#### Exercise:
Only one stretch of the data below is wanted: the lines from the one with "68: (1345, 597)" through the one with "89: (1033, 465)", repeated exactly.
** Opening Records for the task block **
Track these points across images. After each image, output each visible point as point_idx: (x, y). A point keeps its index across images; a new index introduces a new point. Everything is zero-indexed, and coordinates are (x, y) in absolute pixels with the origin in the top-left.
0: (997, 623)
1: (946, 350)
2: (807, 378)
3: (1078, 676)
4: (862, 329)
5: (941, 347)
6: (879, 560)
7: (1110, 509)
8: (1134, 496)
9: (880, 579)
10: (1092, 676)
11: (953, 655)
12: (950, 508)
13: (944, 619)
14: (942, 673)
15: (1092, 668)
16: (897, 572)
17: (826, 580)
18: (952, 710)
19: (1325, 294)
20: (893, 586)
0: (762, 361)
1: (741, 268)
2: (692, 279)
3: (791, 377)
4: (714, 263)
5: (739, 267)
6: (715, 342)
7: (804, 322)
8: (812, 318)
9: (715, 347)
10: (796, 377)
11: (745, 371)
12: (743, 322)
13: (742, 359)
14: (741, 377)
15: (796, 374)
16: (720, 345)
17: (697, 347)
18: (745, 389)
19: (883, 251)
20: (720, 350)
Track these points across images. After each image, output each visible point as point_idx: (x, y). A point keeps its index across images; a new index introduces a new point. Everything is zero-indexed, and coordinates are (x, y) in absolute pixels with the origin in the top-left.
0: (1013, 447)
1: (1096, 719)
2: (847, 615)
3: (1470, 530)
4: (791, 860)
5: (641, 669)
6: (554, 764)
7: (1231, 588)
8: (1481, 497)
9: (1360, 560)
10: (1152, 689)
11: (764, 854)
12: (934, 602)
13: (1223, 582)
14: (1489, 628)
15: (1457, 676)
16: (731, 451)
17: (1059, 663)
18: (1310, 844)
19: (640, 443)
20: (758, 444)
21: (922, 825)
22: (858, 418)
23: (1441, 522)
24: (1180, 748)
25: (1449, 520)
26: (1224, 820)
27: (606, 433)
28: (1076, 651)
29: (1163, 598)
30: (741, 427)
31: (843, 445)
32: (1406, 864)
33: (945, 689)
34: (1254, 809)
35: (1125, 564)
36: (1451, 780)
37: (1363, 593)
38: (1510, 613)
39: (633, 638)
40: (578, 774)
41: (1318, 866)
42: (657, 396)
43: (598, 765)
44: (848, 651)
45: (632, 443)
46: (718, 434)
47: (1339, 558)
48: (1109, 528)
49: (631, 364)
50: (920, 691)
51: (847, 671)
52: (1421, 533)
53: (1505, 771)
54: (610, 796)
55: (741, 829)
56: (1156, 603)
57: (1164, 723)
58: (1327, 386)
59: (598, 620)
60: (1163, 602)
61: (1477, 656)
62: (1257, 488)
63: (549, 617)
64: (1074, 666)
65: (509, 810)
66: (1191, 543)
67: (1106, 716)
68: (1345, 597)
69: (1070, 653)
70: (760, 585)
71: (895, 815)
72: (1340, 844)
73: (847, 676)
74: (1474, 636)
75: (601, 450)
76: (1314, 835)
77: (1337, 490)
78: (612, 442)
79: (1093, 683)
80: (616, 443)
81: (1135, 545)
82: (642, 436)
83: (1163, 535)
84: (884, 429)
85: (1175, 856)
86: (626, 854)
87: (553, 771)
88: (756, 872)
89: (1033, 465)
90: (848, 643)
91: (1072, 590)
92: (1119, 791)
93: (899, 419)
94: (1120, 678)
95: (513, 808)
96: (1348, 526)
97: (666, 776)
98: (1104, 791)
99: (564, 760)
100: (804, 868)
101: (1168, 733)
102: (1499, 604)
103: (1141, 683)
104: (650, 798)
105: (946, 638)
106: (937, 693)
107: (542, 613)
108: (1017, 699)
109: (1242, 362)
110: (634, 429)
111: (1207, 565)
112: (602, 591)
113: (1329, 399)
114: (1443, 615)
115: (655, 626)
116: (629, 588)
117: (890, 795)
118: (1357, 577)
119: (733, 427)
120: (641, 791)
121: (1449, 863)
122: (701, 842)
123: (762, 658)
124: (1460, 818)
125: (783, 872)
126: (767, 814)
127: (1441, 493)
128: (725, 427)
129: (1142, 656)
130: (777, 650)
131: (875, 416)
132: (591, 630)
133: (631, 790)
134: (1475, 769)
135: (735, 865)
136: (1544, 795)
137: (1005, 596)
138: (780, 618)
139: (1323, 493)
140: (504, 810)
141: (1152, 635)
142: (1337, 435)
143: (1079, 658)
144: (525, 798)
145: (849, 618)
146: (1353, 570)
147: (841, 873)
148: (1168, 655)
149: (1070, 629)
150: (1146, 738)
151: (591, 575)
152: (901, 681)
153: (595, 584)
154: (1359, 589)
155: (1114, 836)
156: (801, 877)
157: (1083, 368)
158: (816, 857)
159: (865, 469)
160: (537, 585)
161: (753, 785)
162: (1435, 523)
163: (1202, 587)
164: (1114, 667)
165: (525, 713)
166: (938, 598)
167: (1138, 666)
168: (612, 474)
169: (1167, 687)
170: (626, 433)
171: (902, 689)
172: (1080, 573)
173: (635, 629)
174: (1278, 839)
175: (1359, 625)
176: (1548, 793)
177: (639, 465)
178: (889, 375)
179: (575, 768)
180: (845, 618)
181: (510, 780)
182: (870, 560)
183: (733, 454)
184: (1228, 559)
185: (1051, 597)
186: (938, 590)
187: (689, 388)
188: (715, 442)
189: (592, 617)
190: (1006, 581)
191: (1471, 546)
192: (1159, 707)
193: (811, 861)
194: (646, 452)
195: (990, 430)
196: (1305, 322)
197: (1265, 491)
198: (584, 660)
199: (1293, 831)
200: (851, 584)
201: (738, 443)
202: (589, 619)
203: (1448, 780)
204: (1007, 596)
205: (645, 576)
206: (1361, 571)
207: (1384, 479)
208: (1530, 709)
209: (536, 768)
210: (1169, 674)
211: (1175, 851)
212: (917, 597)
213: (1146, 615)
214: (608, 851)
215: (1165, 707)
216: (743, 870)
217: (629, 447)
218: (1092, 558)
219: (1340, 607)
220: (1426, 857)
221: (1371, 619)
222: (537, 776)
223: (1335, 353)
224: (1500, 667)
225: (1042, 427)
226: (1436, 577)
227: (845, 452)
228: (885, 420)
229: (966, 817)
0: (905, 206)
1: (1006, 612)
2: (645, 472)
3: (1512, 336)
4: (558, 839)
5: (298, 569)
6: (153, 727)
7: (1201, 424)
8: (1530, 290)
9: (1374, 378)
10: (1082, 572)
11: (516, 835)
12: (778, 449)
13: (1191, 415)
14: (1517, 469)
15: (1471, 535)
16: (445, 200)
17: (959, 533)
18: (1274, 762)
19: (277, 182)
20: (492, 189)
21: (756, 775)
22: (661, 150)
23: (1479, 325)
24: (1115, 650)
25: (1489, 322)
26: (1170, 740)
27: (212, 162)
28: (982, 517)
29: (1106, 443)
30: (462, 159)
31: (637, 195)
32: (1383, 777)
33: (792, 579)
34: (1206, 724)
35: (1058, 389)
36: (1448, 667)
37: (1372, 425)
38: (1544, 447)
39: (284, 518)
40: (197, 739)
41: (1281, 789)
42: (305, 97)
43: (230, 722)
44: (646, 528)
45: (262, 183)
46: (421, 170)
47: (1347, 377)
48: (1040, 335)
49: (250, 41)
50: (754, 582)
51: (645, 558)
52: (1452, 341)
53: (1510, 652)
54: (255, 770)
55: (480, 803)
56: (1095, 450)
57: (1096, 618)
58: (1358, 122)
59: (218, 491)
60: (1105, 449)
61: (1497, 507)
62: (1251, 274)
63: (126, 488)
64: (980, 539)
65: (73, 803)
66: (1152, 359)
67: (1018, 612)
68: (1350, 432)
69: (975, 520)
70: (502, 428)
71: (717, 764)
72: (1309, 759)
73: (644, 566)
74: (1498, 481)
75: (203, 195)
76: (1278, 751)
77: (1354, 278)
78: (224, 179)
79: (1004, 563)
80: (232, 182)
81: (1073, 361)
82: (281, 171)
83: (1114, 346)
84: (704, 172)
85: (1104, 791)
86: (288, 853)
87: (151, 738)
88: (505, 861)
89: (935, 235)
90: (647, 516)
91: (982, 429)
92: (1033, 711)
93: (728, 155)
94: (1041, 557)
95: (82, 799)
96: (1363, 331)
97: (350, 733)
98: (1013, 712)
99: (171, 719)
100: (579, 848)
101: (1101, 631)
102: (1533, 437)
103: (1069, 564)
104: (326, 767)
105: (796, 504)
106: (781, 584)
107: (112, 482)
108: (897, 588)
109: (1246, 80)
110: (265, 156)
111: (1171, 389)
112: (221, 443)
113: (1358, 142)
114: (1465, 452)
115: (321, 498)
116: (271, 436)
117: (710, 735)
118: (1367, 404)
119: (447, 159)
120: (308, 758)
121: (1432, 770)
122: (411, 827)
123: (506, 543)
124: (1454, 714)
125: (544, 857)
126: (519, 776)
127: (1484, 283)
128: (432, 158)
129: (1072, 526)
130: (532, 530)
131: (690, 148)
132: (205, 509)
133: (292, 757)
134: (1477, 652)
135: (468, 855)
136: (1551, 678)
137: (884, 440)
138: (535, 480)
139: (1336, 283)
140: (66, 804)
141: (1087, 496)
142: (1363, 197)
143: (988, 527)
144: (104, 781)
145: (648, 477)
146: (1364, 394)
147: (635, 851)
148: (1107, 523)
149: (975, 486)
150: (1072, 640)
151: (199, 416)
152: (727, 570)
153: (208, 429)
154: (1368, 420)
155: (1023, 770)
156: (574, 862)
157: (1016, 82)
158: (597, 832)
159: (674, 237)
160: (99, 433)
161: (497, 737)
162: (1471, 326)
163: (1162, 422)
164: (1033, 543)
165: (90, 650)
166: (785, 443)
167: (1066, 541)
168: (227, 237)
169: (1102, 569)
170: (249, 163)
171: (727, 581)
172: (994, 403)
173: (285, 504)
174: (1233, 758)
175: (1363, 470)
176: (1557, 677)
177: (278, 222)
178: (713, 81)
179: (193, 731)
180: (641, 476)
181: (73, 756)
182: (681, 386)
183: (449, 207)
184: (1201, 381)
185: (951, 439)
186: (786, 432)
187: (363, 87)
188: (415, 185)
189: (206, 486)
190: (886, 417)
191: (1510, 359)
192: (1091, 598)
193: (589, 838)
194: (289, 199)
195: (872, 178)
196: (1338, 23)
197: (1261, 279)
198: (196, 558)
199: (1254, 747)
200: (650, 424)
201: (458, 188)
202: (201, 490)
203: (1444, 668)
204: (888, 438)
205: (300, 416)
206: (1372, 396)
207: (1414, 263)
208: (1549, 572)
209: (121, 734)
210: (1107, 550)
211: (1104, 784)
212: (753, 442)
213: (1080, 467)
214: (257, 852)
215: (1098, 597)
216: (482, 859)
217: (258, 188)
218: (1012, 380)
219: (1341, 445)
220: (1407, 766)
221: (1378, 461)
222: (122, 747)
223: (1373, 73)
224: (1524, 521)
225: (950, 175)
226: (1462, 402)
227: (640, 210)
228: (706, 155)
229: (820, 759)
** Closing Records for the task block **
#### Written response:
68: (1345, 597)
69: (1070, 653)
70: (760, 585)
71: (895, 815)
72: (1340, 844)
73: (847, 676)
74: (1474, 636)
75: (601, 450)
76: (1314, 835)
77: (1337, 490)
78: (612, 442)
79: (1093, 683)
80: (616, 443)
81: (1135, 545)
82: (642, 436)
83: (1163, 535)
84: (884, 429)
85: (1175, 856)
86: (626, 854)
87: (553, 771)
88: (756, 872)
89: (1033, 465)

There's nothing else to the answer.